In der Generalversammlung der Vereinten Nationen hatte Baerbock die Weltgemeinschaft am Freitag aufgerufen, den Druck auf den russischen Präsidenten Wladimir Putin zu erhöhen, den Krieg zu beenden. »Wenn uns eine Welt am Herzen liegt, in der jedes Leben gleich wichtig ist, liegt es an jedem einzelnen von uns, sich gegen den Krieg Russlands zu wehren«, sagte sie. Kuleba hatte in New York eine gemeinsame Erklärung von mehr als 50 Nationen vorgetragen, in der von Russland ein Ende des Krieges verlangt wird. Kuleba rief russische Partner wie Iran, Belarus und Nordkorea auf, Waffenlieferungen und andere Militärunterstützung Russlands einzustellen. Er bedankte sich für die Hilfe für sein Land und sagte: »Wir sind stark. Wir sind vereint.
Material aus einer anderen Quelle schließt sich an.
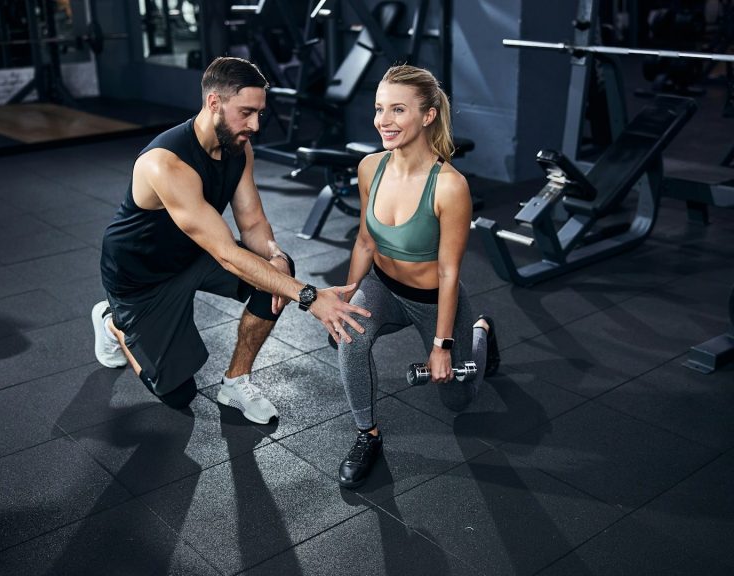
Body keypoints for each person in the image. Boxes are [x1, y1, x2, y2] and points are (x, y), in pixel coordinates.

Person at [92, 56, 370, 423]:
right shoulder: (165, 162)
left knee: (274, 276)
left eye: (260, 113)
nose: (255, 125)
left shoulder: (239, 147)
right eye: (246, 112)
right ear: (214, 103)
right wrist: (309, 296)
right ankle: (112, 320)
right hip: (142, 278)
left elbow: (253, 224)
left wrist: (276, 256)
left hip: (194, 254)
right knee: (179, 395)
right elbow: (226, 253)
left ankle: (236, 381)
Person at [334, 65, 500, 488]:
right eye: (378, 109)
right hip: (383, 289)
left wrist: (443, 345)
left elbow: (449, 271)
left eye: (397, 110)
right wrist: (346, 296)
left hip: (434, 300)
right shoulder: (371, 167)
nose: (382, 121)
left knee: (459, 400)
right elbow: (366, 242)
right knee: (350, 339)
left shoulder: (449, 186)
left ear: (427, 116)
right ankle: (366, 435)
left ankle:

Wir sind entschlossen. Und wir werden liefern.«

Baerbock zuletzt Anfang Oktober in Kiew

Zuletzt hatte Baerbock Anfang Oktober in Kiew zusammen mit anderen EU-Außenministern bei einem historischen gemeinsamen Besuch ein Zeichen der Unterstützung für die Ukraine gesetzt. Es war nach damaligen Angaben des EU-Außenbeauftragten Josep Borrell das erste Mal, dass es ein solches Treffen der Vertreter aller 27 EU-Staaten außerhalb der EU gab. 

Ukrainer trauern um die Toten

In der Ukraine trauern viele Menschen um ihre bei Angriffen oder an der Front getöteten Angehörigen und Freunde, wie auf einem Friedhof westlich von Odessa am Samstag. Dort brachten die Witwe Anna und ihr Schwiegervater Oleksandr eine Fahne und Süßigkeiten an das Grab des vor zwei Monaten im Alter von 38 Jahren getöteten Andriy. Er habe sich im März 2023 freiwillig gemeldet und bei den Kämpfen im Raum Bachmut gefallen, schilderten sie.